Die Masse der Leute ist es sicherlich nicht. Anders herum könnte man sagen: Am Papiergeld hängt, zum Papiergeld drängt, doch fast jeder und immer noch. Solange die Bedingungen dafür scheinbar stimmen, obwohl die Geldproduzenten ihr Werk, Gottes Werk, alternativlos verrichten. Unterdessen steigen die Preise der Anlagegüter weiter, die Blasen an den Finanzmärkten freuen sich, so wie sie damit aufgeheizt werden.

Smart Money schweigt...

Inzwischen sind auch Kryptowährungen wie der Bitcoin in Mode gekommen. Allein in diesem Jahr wurde er um 151 Prozent teurer. Einer kostet inzwischen das Doppelte einer Unze Gold. Sogar die Presse schreibt darüber. Das verwundert auch nicht, denn heute machen meistens die Kurse die Nachrichten und nicht umgekehrt.
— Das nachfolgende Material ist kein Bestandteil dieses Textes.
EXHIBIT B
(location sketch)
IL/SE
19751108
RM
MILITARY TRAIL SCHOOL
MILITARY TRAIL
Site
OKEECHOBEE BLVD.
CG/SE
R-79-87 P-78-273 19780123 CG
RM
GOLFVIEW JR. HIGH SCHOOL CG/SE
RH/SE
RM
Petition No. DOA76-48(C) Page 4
Auch auf den DAX und die anderen Börsen sind die Lampen gerichtet. Smartes Geld schaut aber dorthin, wo die Taschenlampen nicht hin leuchten. Nach sechs Jahren Abwärts – und Seitwärtstrend werden auch Edelmetalle irgendwann in diesen Lichtkegel rücken.

Smartes Geld redet nicht laut darüber, wohin es geht – nur dummes Geld sorgt für den Krach. Und wo der gerade stattfindet, ist nicht schwer herauszubekommen. In einem See voller Geld steigt jedes Boot, heißt es an der Börse – jedes nur unterschiedlich schnell.

Relationen beachten

Neulich wurde eine Umfrage unter 1.000 Leuten veröffentlicht, deren Ergebnis war, dass vor allem die Jüngeren Edelmetall mögen, warum auch immer. 27 Prozent der Befragten trauen Gold die größeren Kursanstiege zu im Vergleich zu anderen Anlageklassen.
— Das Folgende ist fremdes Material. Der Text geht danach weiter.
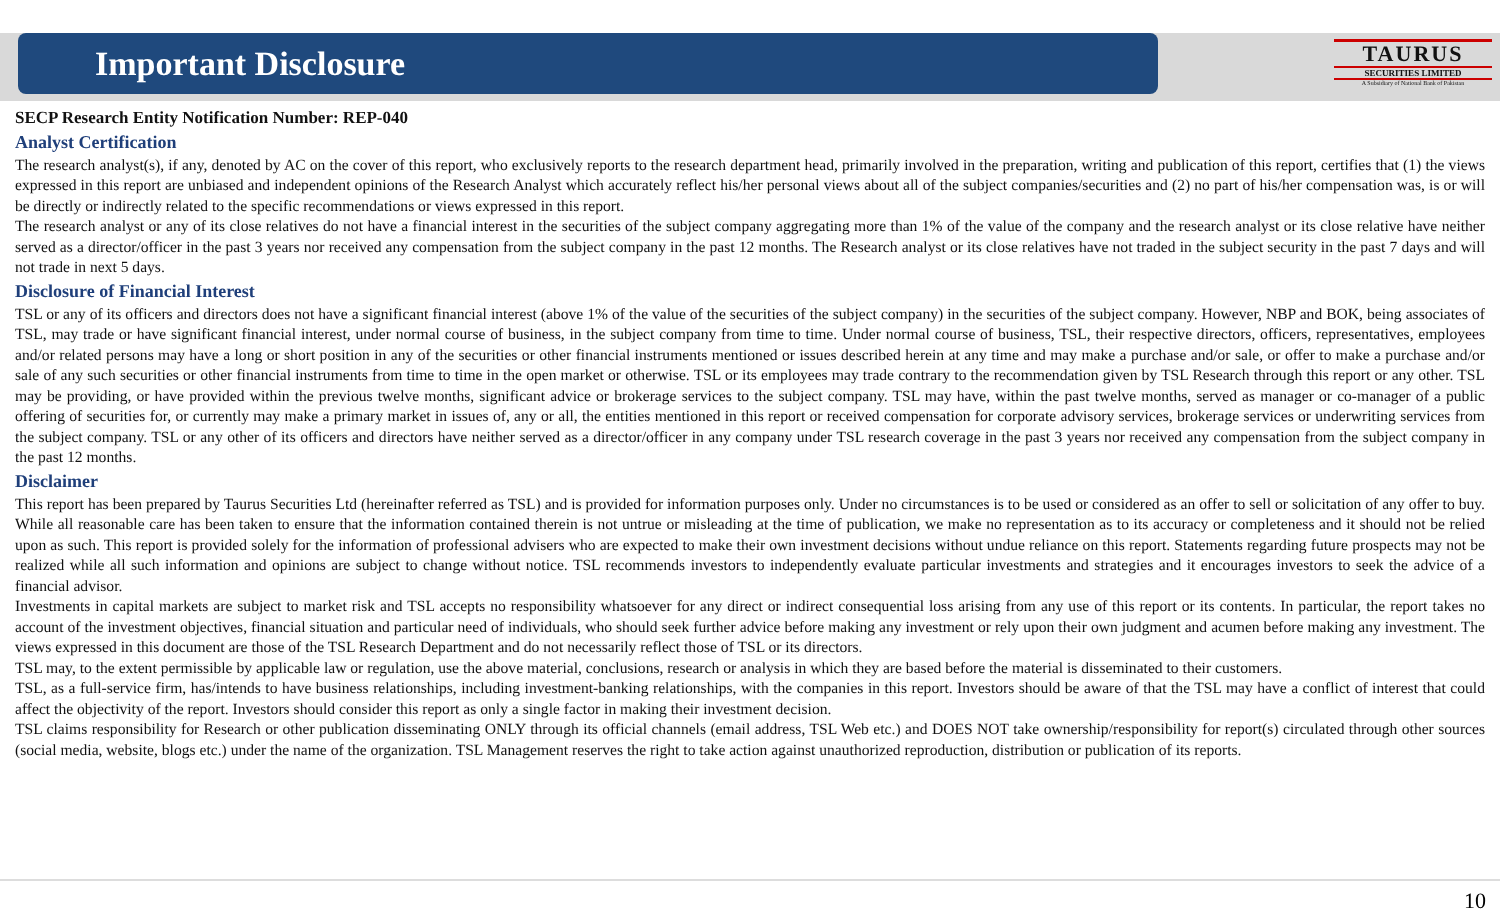TAURUS
SECURITIES LIMITED
A Subsidiary of National Bank of Pakistan
Important Disclosure
SECP Research Entity Notification Number: REP-040
Analyst Certification
The research analyst(s), if any, denoted by AC on the cover of this report, who exclusively reports to the research department head, primarily involved in the preparation, writing and publication of this report, certifies that (1) the views expressed in this report are unbiased and independent opinions of the Research Analyst which accurately reflect his/her personal views about all of the subject companies/securities and (2) no part of his/her compensation was, is or will be directly or indirectly related to the specific recommendations or views expressed in this report.
The research analyst or any of its close relatives do not have a financial interest in the securities of the subject company aggregating more than 1% of the value of the company and the research analyst or its close relative have neither served as a director/officer in the past 3 years nor received any compensation from the subject company in the past 12 months. The Research analyst or its close relatives have not traded in the subject security in the past 7 days and will not trade in next 5 days.
Disclosure of Financial Interest
TSL or any of its officers and directors does not have a significant financial interest (above 1% of the value of the securities of the subject company) in the securities of the subject company. However, NBP and BOK, being associates of TSL, may trade or have significant financial interest, under normal course of business, in the subject company from time to time. Under normal course of business, TSL, their respective directors, officers, representatives, employees and/or related persons may have a long or short position in any of the securities or other financial instruments mentioned or issues described herein at any time and may make a purchase and/or sale, or offer to make a purchase and/or sale of any such securities or other financial instruments from time to time in the open market or otherwise. TSL or its employees may trade contrary to the recommendation given by TSL Research through this report or any other. TSL may be providing, or have provided within the previous twelve months, significant advice or brokerage services to the subject company. TSL may have, within the past twelve months, served as manager or co-manager of a public offering of securities for, or currently may make a primary market in issues of, any or all, the entities mentioned in this report or received compensation for corporate advisory services, brokerage services or underwriting services from the subject company. TSL or any other of its officers and directors have neither served as a director/officer in any company under TSL research coverage in the past 3 years nor received any compensation from the subject company in the past 12 months.
Disclaimer
This report has been prepared by Taurus Securities Ltd (hereinafter referred as TSL) and is provided for information purposes only. Under no circumstances is to be used or considered as an offer to sell or solicitation of any offer to buy. While all reasonable care has been taken to ensure that the information contained therein is not untrue or misleading at the time of publication, we make no representation as to its accuracy or completeness and it should not be relied upon as such. This report is provided solely for the information of professional advisers who are expected to make their own investment decisions without undue reliance on this report. Statements regarding future prospects may not be realized while all such information and opinions are subject to change without notice. TSL recommends investors to independently evaluate particular investments and strategies and it encourages investors to seek the advice of a financial advisor.
Investments in capital markets are subject to market risk and TSL accepts no responsibility whatsoever for any direct or indirect consequential loss arising from any use of this report or its contents. In particular, the report takes no account of the investment objectives, financial situation and particular need of individuals, who should seek further advice before making any investment or rely upon their own judgment and acumen before making any investment. The views expressed in this document are those of the TSL Research Department and do not necessarily reflect those of TSL or its directors.
TSL may, to the extent permissible by applicable law or regulation, use the above material, conclusions, research or analysis in which they are based before the material is disseminated to their customers.
TSL, as a full-service firm, has/intends to have business relationships, including investment-banking relationships, with the companies in this report. Investors should be aware of that the TSL may have a conflict of interest that could affect the objectivity of the report. Investors should consider this report as only a single factor in making their investment decision.
TSL claims responsibility for Research or other publication disseminating ONLY through its official channels (email address, TSL Web etc.) and DOES NOT take ownership/responsibility for report(s) circulated through other sources (social media, website, blogs etc.) under the name of the organization. TSL Management reserves the right to take action against unauthorized reproduction, distribution or publication of its reports.
10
Laut dieser Umfrage besitzen aber nur acht Prozent der Leute Gold und/oder Silber, gaben sie an. Ist das nicht lustig? Da klingelt das Telefon und eine fremde Stimme fragt nach, ob man denn Gold und/oder Silber besitzen würde – in Münzen oder Barren. Klar doch! Da gibt man bereitwillig und wahrheitsgemäß Auskunft – vielleicht sogar, wo man es aufbewahrt.

Das mit den erwarteten oder erhofften Preisanstiegen ist erstaunlich. Was die Gold- und Silberpreise zulegen könnten, hat mit Rendite nichts zu tun, sondern mit Kursgewinnen. Auf den Kopf gestellt, bedeutet es den Kaufkraftverlust des Papiergeldes gegenüber dem Edelmetall. Würde Gold zehn Prozent teuer, würde der Euro zehn Prozent Kaufkraft gegenüber Gold verlieren. Bei Aktien ist das nicht anders.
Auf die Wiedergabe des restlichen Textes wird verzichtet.